L’incident survenu, en mai dernier, à Taroudant, lorsqu’un homme souffrant de troubles psychiques a ôté la vie à son voisin en pleine rue à l’aide d’une grosse pierre, a ravivé le débat autour des risques que peuvent représenter certaines personnes atteintes de troubles mentaux dans l’espace public. Rapidement, l’incident a été porté devant le ministre de l’Intérieur, Abdelouafi Laftit, qui a été interpellé sur les mesures prises pour prévenir ce type de violences.
A cet effet, et en réponse à une question écrite d’un parlementaire, Laftit a révélé que les services de la Sûreté nationale ont traité 246 affaires impliquant des personnes atteintes de troubles mentaux en 2023, entraînant 254 arrestations. Le nombre est passé à 475 affaires en 2024, avec 435 personnes interpellées.
Dans le même sillage, jusqu’à fin mai 2025, 254 cas ont déjà été enregistrés, donnant lieu à 255 arrestations, a indiqué Laftit.
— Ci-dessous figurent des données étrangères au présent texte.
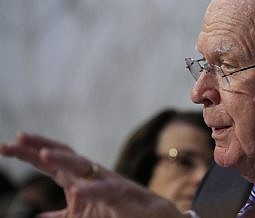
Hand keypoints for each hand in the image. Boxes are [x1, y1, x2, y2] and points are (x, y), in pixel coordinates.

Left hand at [0, 132, 184, 217]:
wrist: (144, 215)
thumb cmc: (111, 212)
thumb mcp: (78, 215)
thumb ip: (58, 215)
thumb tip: (37, 217)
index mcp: (75, 179)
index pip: (47, 163)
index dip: (27, 154)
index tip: (5, 146)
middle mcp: (88, 174)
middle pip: (61, 154)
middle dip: (39, 146)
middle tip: (15, 140)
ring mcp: (104, 180)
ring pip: (82, 165)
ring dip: (64, 159)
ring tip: (44, 155)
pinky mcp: (119, 192)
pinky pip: (104, 190)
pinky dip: (91, 191)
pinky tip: (77, 192)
Face à cette réalité, les autorités locales, dans l’ensemble des préfectures et provinces du Royaume, agissent en vue de prévenir les comportements violents dans l’espace public, conformément au Dahir du 10 avril 1959, relatif à la prévention des maladies mentales, leur traitement et la protection des personnes concernées.
Des campagnes régulières, fixes ou mobiles, sont menées dans les zones fréquentées par les citoyens et les touristes, en coordination avec les services de santé, les forces de l’ordre, les collectivités territoriales et les familles des patients, a insisté le ministre.
Ces interventions visent à repérer les personnes souffrant de troubles mentaux et à les orienter vers les établissements de santé spécialisés afin d’éviter tout passage à l’acte potentiellement dangereux dans l’espace public, tant pour elles-mêmes que pour autrui.
Commentant l’affaire de Taroudant, Abdelouafi Laftit a révélé que le suspect, souffrant de troubles mentaux, avait déjà été orienté par les autorités locales vers les services de psychiatrie de l’hôpital provincial Al Mokhtar Essoussi le 8 mai 2025 où il a été pris en charge deux jours avant le drame, que le ministre a qualifié de « cas isolé dans le temps et l’espace ».
Pour rappel, la prise en charge des personnes souffrant de troubles mentaux au Maroc se heurte à de nombreuses difficultés, notamment en raison de la faible capacité d’accueil des structures psychiatriques et à l’insuffisance des ressources humaines spécialisées.
Dans son enquête nationale de prévalence des troubles mentaux, la Cour des Comptes avait déjà tiré la sonnette d’alarme concernant le manque criant de psychiatres et de psychologues dans le pays. En 2023, le Maroc ne disposait que de 2.466 lits psychiatriques dans le secteur public, soit un ratio de 6,86 lits pour 100.000 habitants, inférieur à la moyenne mondiale, estimée à 10,8 lits. De même, le pays ne comptait que 407 psychiatres, tous secteurs confondus (public et privé), un chiffre en deçà des standards internationaux. Une réalité qui aggrave les disparités territoriales et limite fortement l’accès aux soins psychiatriques.